It was a kind of time table specially planned for a rubber tapping community because it released able bodied children to help with the family daily work. Town schools however had either morning or afternoon sessions, or both. Children who attended afternoon sessions would have helped parents to earn some money in the morning. And by afternoon, they would have been too tired, and were therefore often beaten in the head by teachers.*(for sleeping in the class or for not doing any homework).
When the government took over the running of most schools in Sarawak after 1968, a national type of time table regulated school management and pupils no longer could help their parents tap rubber, fish in the river, or carry water for the home.
The Chung Cheng School in Nang Chong in the 1950's to 1960's, however made arrangements for school to start later in the morning at one time, so that the children of rubber tappers would first tap rubber and then attend school after about ten in the morning. A good day's rubber tapping would have been done by then.
It was not easy for the tired children to keep up with their school work according to my cousins.
And often, the boys especially would have to stay behind as punishment for poor Arithmetic work. The teacher would help the "retained students" to finish their sums and at the same gain understanding of the particular chapter.
|One of my older cousins Lau Kiing Nang, whose father was a village school headmaster and he went to Chung Cheng School. We never dared ask him if he was ever "retained" by teacher for maths. (Photo by Sarawakiana)|
In a way it was very important for the caring teachers to do this but some parents did not understand and took it as a "face losing" incident.
Some kids got retained in the afternoons all the time.
And upon their return, they would be beaten or they would "eat the rattan" a second time. Double punishment for the day when words got home.
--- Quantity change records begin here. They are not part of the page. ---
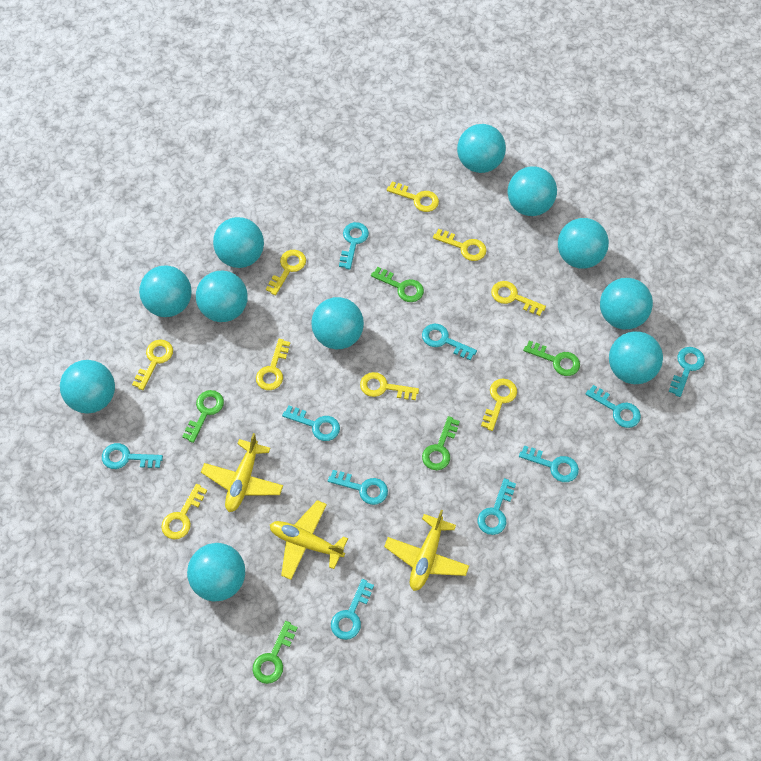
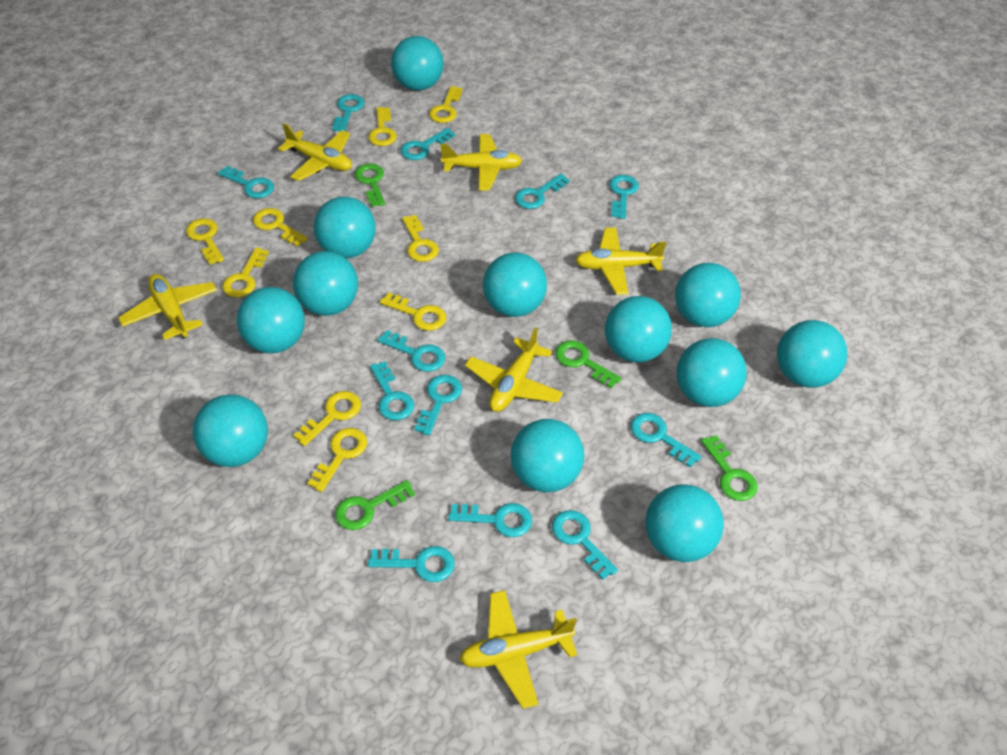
green key: [182,390,224,443] [252,621,298,684] [371,267,424,302] [422,416,460,470] [523,341,580,376] = 5 -> [335,480,415,530] [354,164,385,207] [555,340,622,388] [701,435,758,501] = 4
turquoise ball: [60,360,115,414] [139,265,192,317] [187,543,245,601] [196,271,248,322] [213,217,264,268] [311,297,364,349] [457,124,506,173] [508,166,557,216] [558,218,609,269] [600,278,653,329] [609,331,663,384] = 11 -> [193,394,268,467] [237,287,305,353] [293,251,358,316] [314,197,376,258] [391,36,444,90] [483,252,547,317] [511,419,584,492] [605,296,672,362] [646,485,724,562] [675,263,741,327] [677,338,747,407] [777,320,847,388] = 12
turquoise key: [102,443,163,469] [282,405,340,441] [328,470,388,505] [331,579,374,640] [339,222,369,270] [422,324,477,360] [478,478,516,535] [519,445,579,482] [586,385,641,428] [669,347,705,397] = 10 -> [218,166,274,198] [332,94,365,132] [368,546,455,582] [370,361,414,420] [377,330,445,372] [401,128,455,160] [414,375,462,436] [448,503,532,537] [515,174,570,209] [552,510,618,580] [609,175,639,219] [631,413,701,468] = 12
yellow plane: [201,433,283,512] [270,500,348,580] [384,510,469,591] = 3 -> [118,274,217,340] [278,123,352,181] [440,134,522,191] [459,590,577,709] [465,327,563,412] [575,228,666,295] = 6

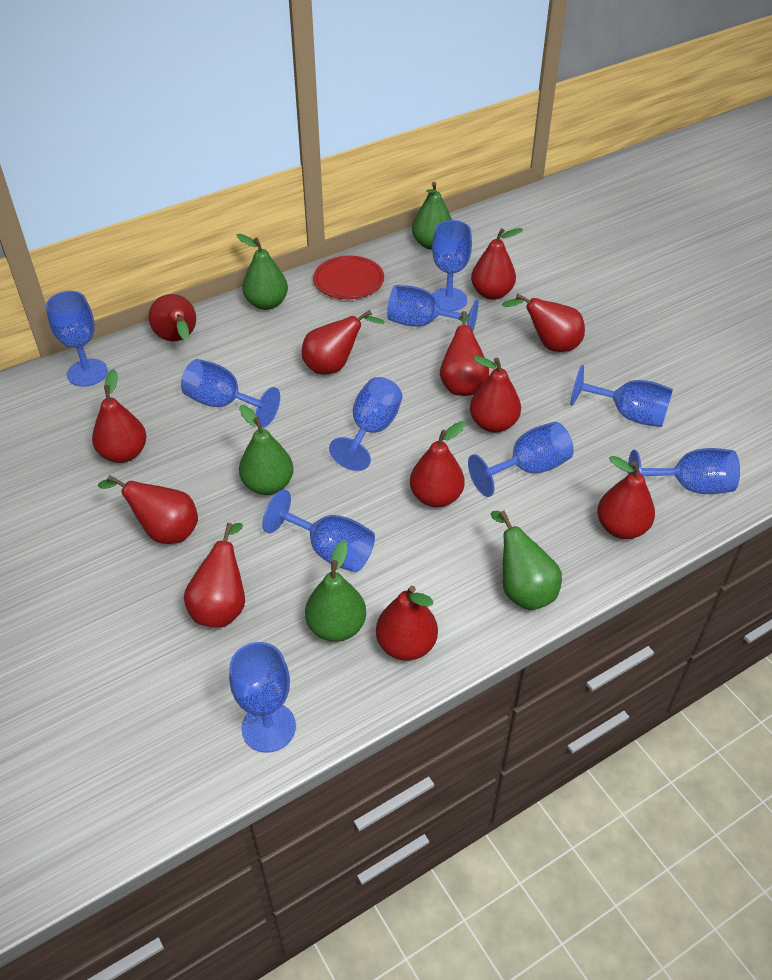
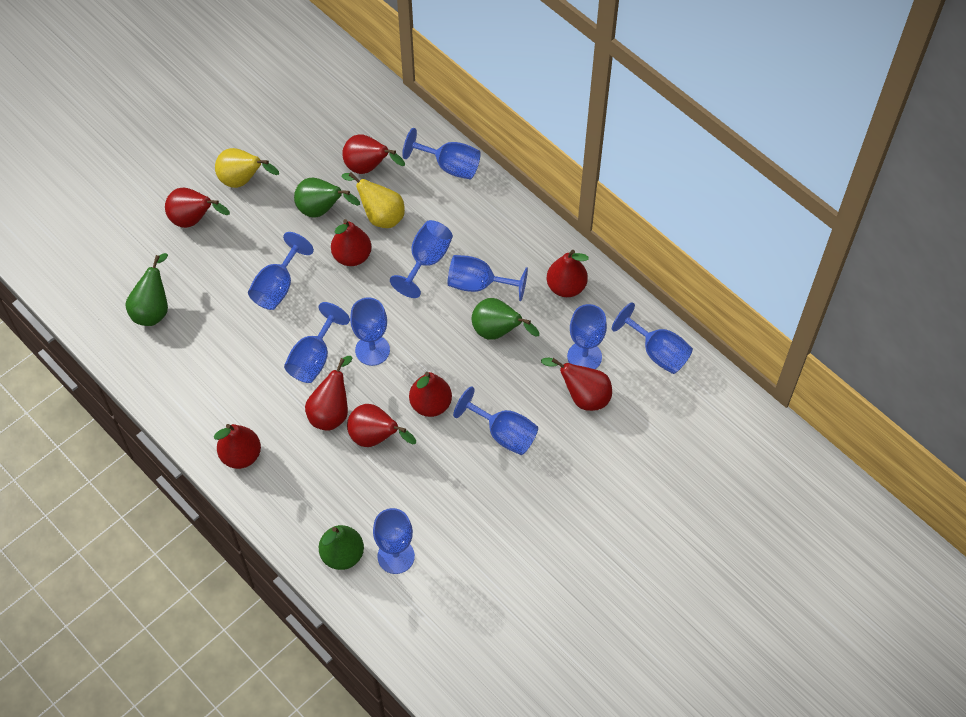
green pear: [237,234,288,310] [239,405,294,495] [305,540,366,642] [412,182,452,250] [491,511,562,610] = 5 -> [125,253,168,326] [294,178,360,218] [319,525,364,570] [471,298,539,340] = 4
red pear: [92,369,146,463] [98,475,198,544] [149,294,196,341] [184,523,245,628] [302,310,385,374] [376,586,438,661] [410,421,466,508] [440,311,489,396] [470,356,521,433] [471,228,523,300] [502,294,585,352] [597,456,655,539] = 12 -> [165,188,230,228] [214,424,261,469] [305,356,352,431] [331,219,372,266] [342,134,405,174] [347,404,416,447] [409,372,452,417] [541,358,612,411] [547,250,589,297] = 9
red plate: [313,256,384,299] = 1 -> none = 0
yellow pear: none = 0 -> [215,148,279,188] [342,172,405,228] = 2

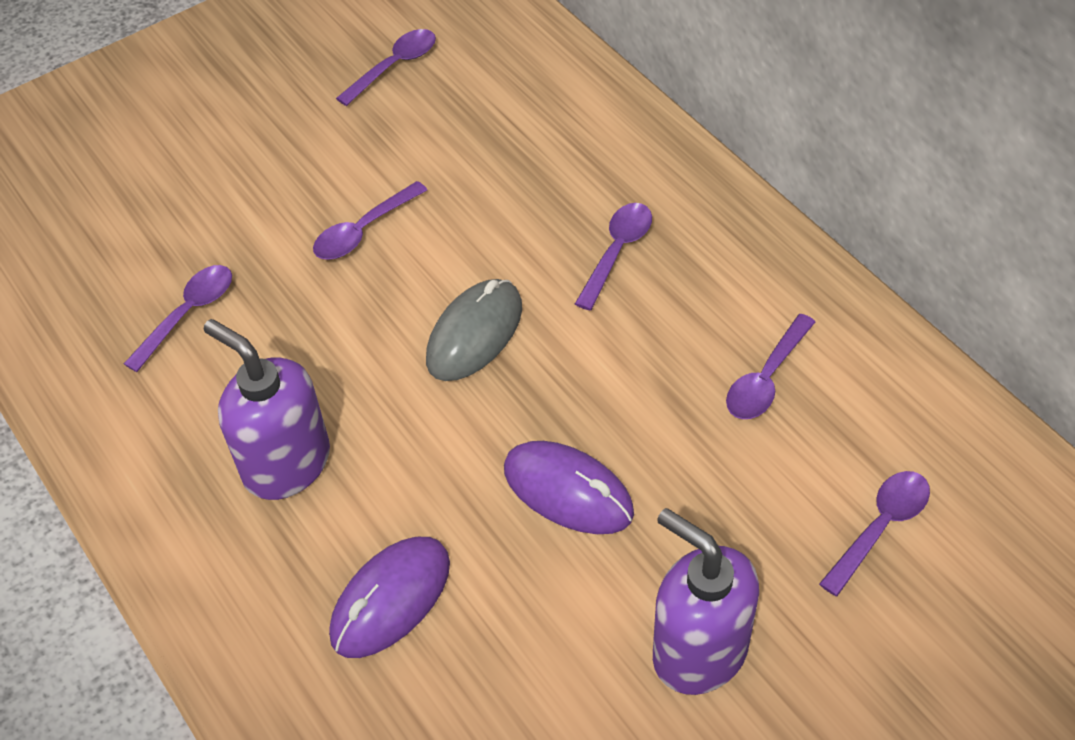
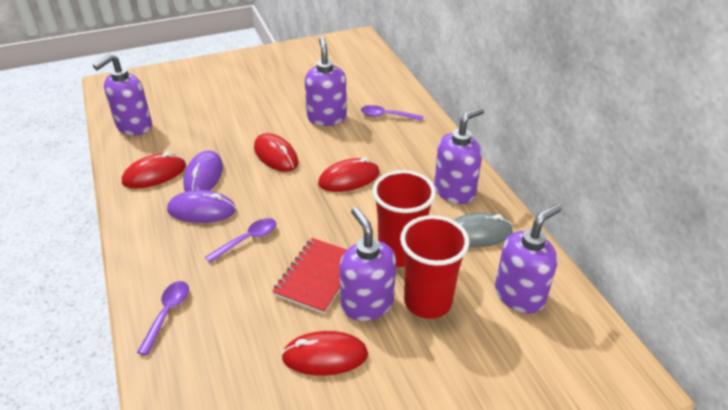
purple soap dispenser: [204,319,330,500] [653,508,759,695] = 2 -> [93,54,152,136] [305,37,347,126] [340,207,396,321] [434,107,484,204] [495,204,562,313] = 5
purple spoon: [124,265,232,372] [313,181,427,260] [336,29,436,106] [575,203,652,310] [726,314,815,419] [819,471,930,596] = 6 -> [137,281,189,355] [205,218,276,263] [361,105,424,121] = 3
red cup: none = 0 -> [372,170,436,267] [400,215,469,319] = 2
red mouse: none = 0 -> [122,152,186,189] [254,133,298,172] [281,331,368,376] [318,157,380,192] = 4
red notebook: none = 0 -> [272,238,347,314] = 1

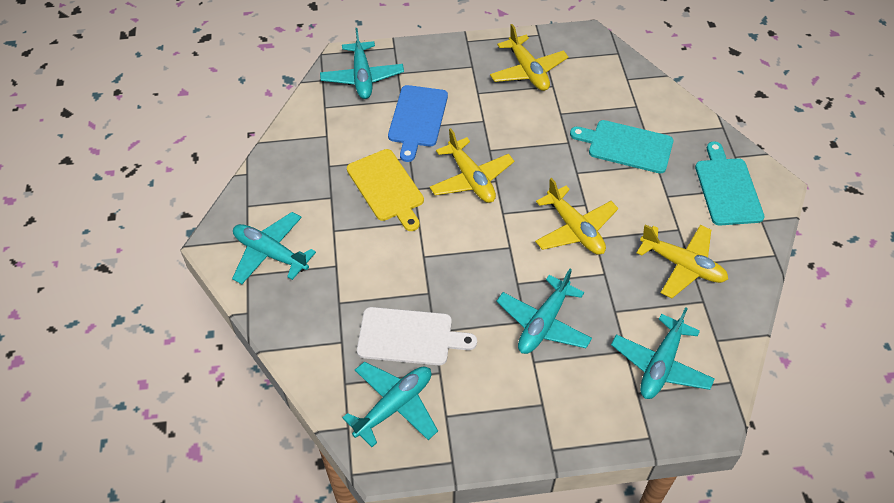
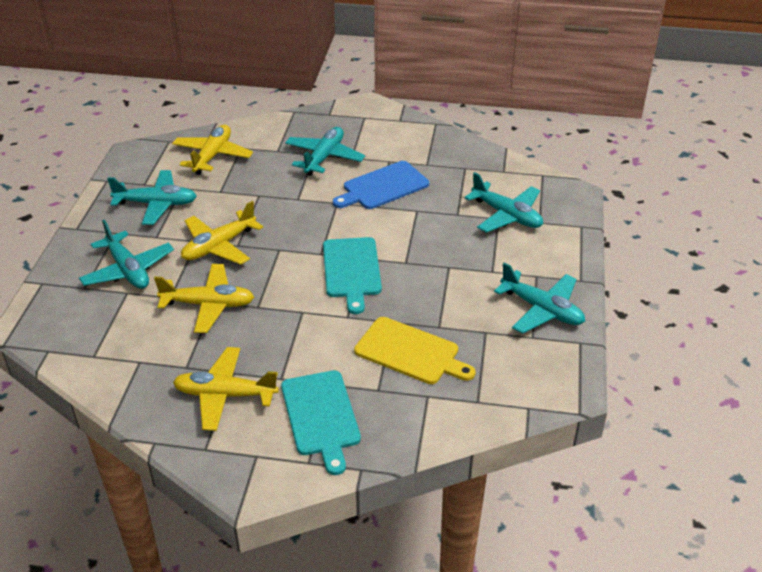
white cutting board: [357,307,477,365] = 1 -> none = 0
|One of my cousins, Lau Chingm, who studied in Chung Cheng School, until she graduated from Form Five. This is my maternal grandparents large Nang Chong house. It was "slowly swept" away by the soil erosion caused by expresses in the 1970's, My uncle built a new wooden house further inland and my maternal grandmother lived in the new house for many years before she passed away peacefully.|
But my cousins would wait for each other. If one was retained, all would wait outside the classroom and together they would "half walk and half run" all the 50 minutes rubber garden path from school to Nang Chong. It was really frightening to be running barefooted in the gathering darkness.
|My older girl cousins would have missed the evening laundry hours by the river side and that would make my over worked aunts rather cross.(Photo by Sarawakiana)|
The girls needed the boys' protection in their walk home from school, and the boys needed the girls' defence when they faced their mothers.
But by then, very naturally, my cousins were already practising the Three Mustketeers' motto : One for all and All for One.